The Watchful Protector: AI-Enabled Aerial Drones To Protect Endangered Dolphin Species
The New Zealand government-backed Māui Drone Project would utilize a fleet of autonomous drones to track and protect endangered dolphins
New Zealand has decided to watch over their Māui dolphins—figuratively and literally.
On Friday, Prime Minister Jacinda Ardern said in a statement that the New Zealand government will be backing a new project aimed at tracking and studying Māui dolphins—a rare subspecies of Hector’s dolphin—via unmanned, AI-enabled drones.
“It’s about making sure that when we have those protections, we put them in the places that Māui dolphins really need them,” said the New Zealand Prime Minister, in a statement to the Reuters.

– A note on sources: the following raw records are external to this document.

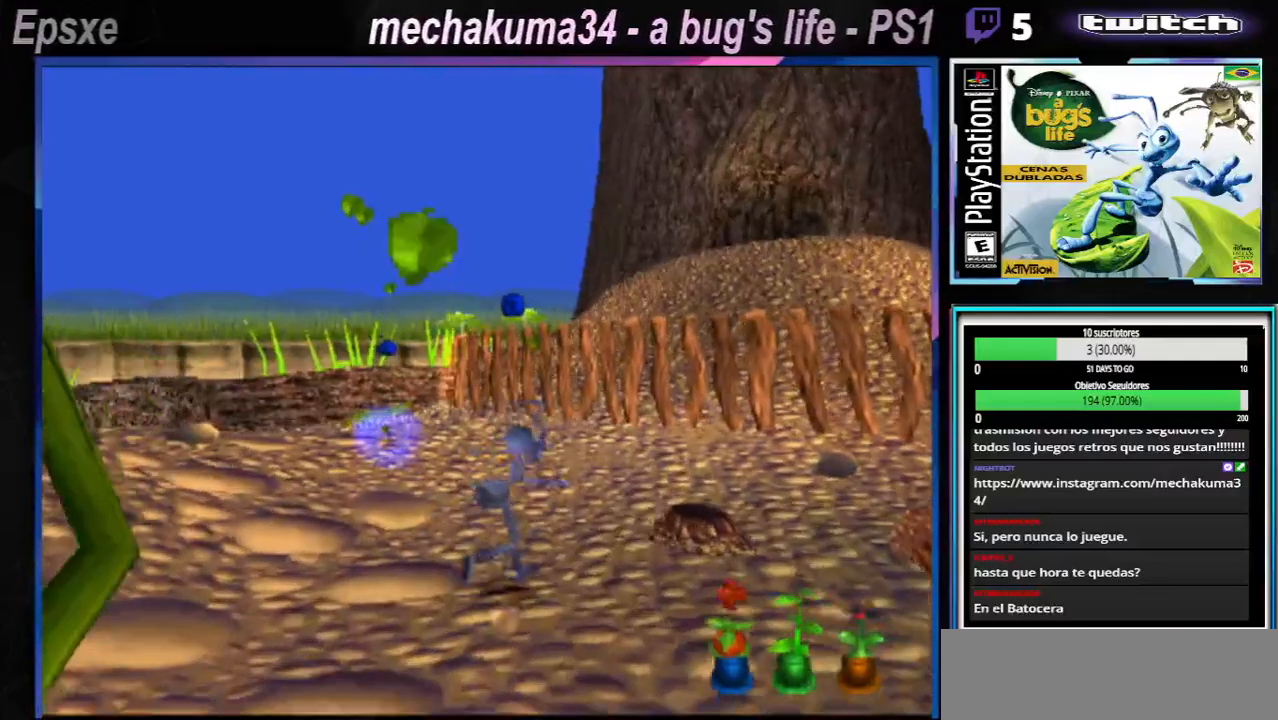
Gameplay with a controller (Xbox layout); each line is a JSON object with the inputs held at the frame after it. "events" lists button and stick changes between this image and that frame as [ms after this image, input, new state], when the widget could be followed in between. Not read: L3 R3.
{"buttons": ["X"], "left_stick": "center", "right_stick": "center", "events": [[66, "X", "up"], [183, "X", "down"], [267, "X", "up"], [333, "X", "down"], [417, "X", "up"], [500, "X", "down"]]}
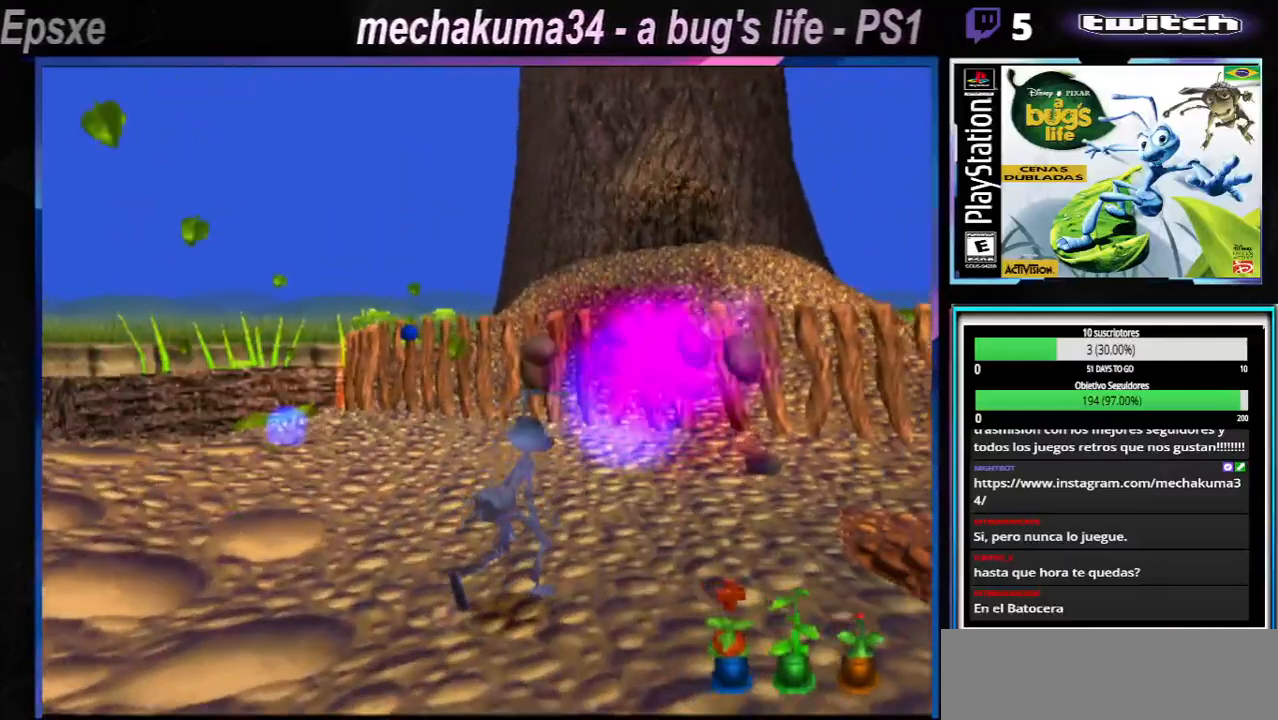
{"buttons": [], "left_stick": "left", "right_stick": "center", "events": [[67, "X", "up"], [167, "X", "down"], [217, "X", "up"], [334, "left_stick", "left"], [434, "X", "down"], [484, "X", "up"]]}
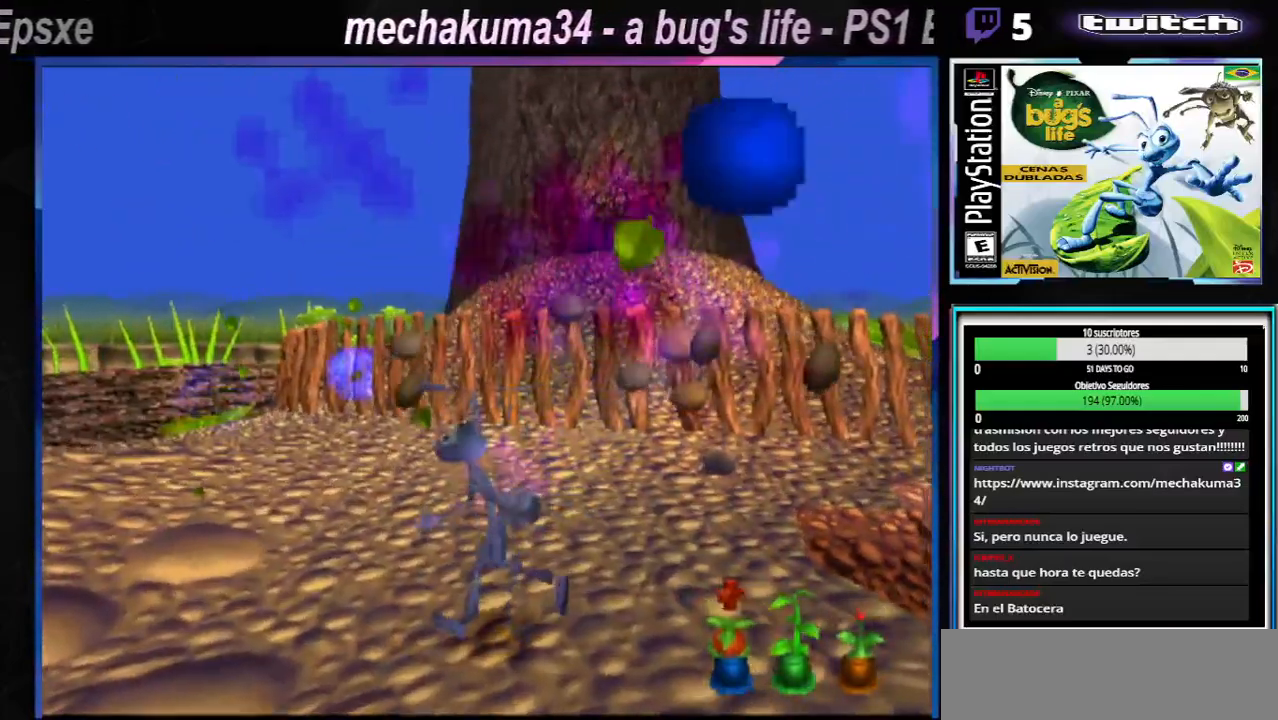
{"buttons": [], "left_stick": "left", "right_stick": "center", "events": [[116, "X", "down"], [200, "X", "up"], [317, "X", "down"], [433, "X", "up"]]}
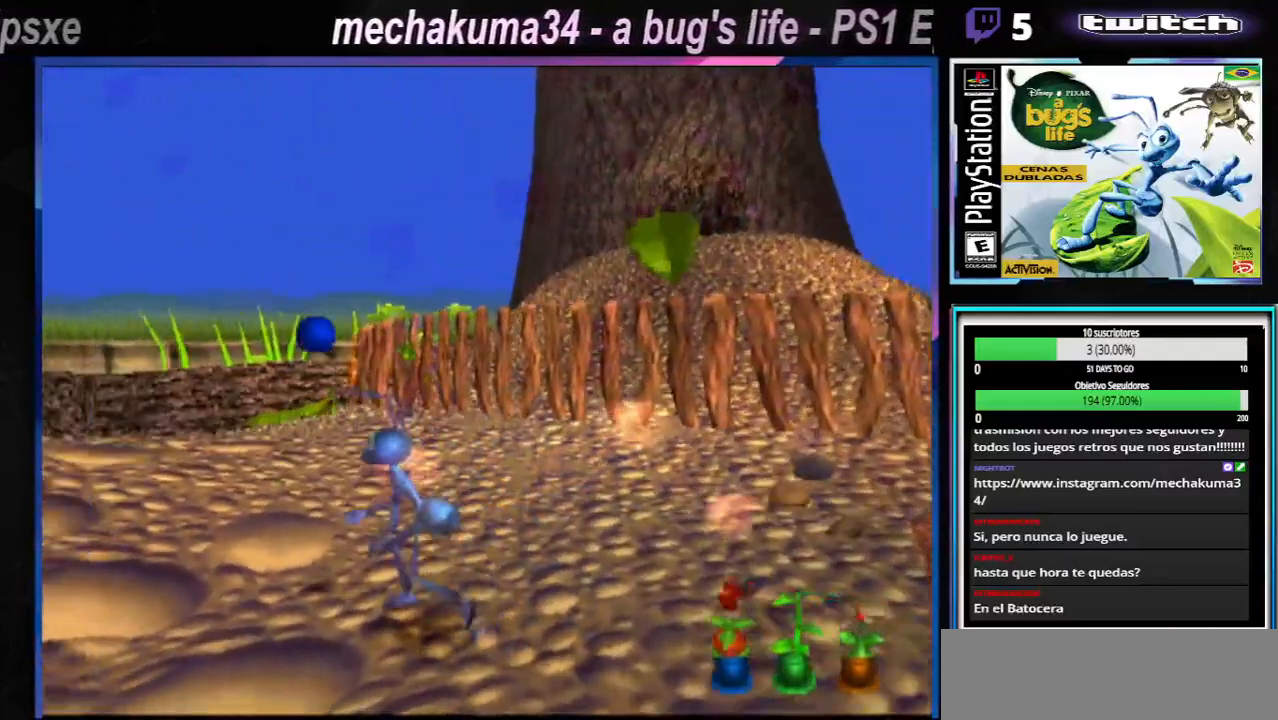
{"buttons": ["X"], "left_stick": "up-left", "right_stick": "center", "events": [[33, "X", "down"], [67, "left_stick", "up-left"], [150, "X", "up"], [250, "X", "down"], [367, "X", "up"], [434, "X", "down"]]}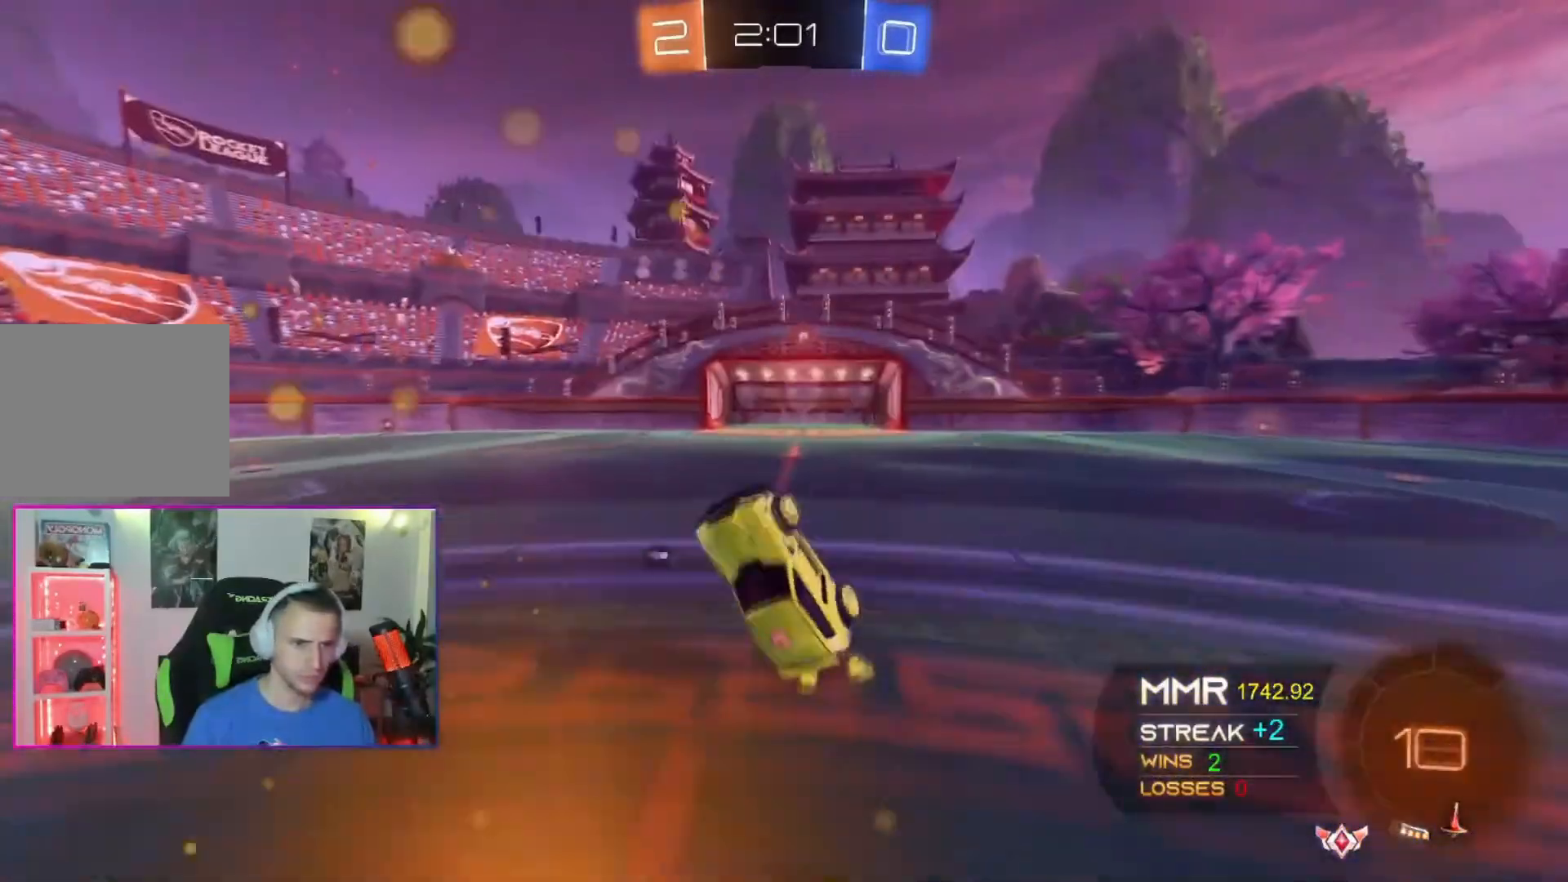
Gameplay with a controller (Xbox layout); each line is a JSON object with the inputs held at the frame after it. "events" lists button and stick changes between this image and that frame as [ms after this image, input, new state], when the widget could be followed in between. Not read: L2 L3 R2 SELECT START right_stick.
{"buttons": [], "left_stick": "up-right", "events": [[434, "left_stick", "up-right"]]}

“We have drawn basically geographical areas where we have restricted certain types of fishing but this will help us understand where they [Māui dolphins] are, their movements where the extra protections are required.”
The Māui Drone Project is a yearlong collaboration between New Zealand’s Ministry for Primary Industries, WWF-New Zealand and a not-for-profit organization committed to supporting the growth of the dolphin population, MAUI63.
MAUI63’s proprietary AI-enabled drones will be capable of finding, tracking and collecting movement data of the endangered dolphins for the research study. Initial test results indicate that the drones could distinguish, label and track Māui dolphins with an accuracy of 90 per-cent.
The drones will shoot images with 50x optical zoom cameras and will be able to hover noiselessly up to 6 hours at an altitude of over 100 meters above sea level.
According to MAUI63, several natural and anthropogenic factors threaten the survival of the dolphins—which must be identified to safeguard the species from further harm.
“By identifying individual dolphins, knowing where they are and when they are there, decisions can be made to protect them from fishing, climate change, toxoplasmosis and other mishaps. It will help tremendously to halt the decline towards extinction”
Humanity assumes the mantle of protecting and fostering the species that dwell alongside it—and it seems that the New Zealand government has shouldered the responsibility that comes with being human.
The dolphins off the west coast of New Zealand are a little safer today than yesterday, and will perhaps be even safer in a tomorrow where the oceans are theirs to thrive—under their hovering silent guardians; their watchful protectors.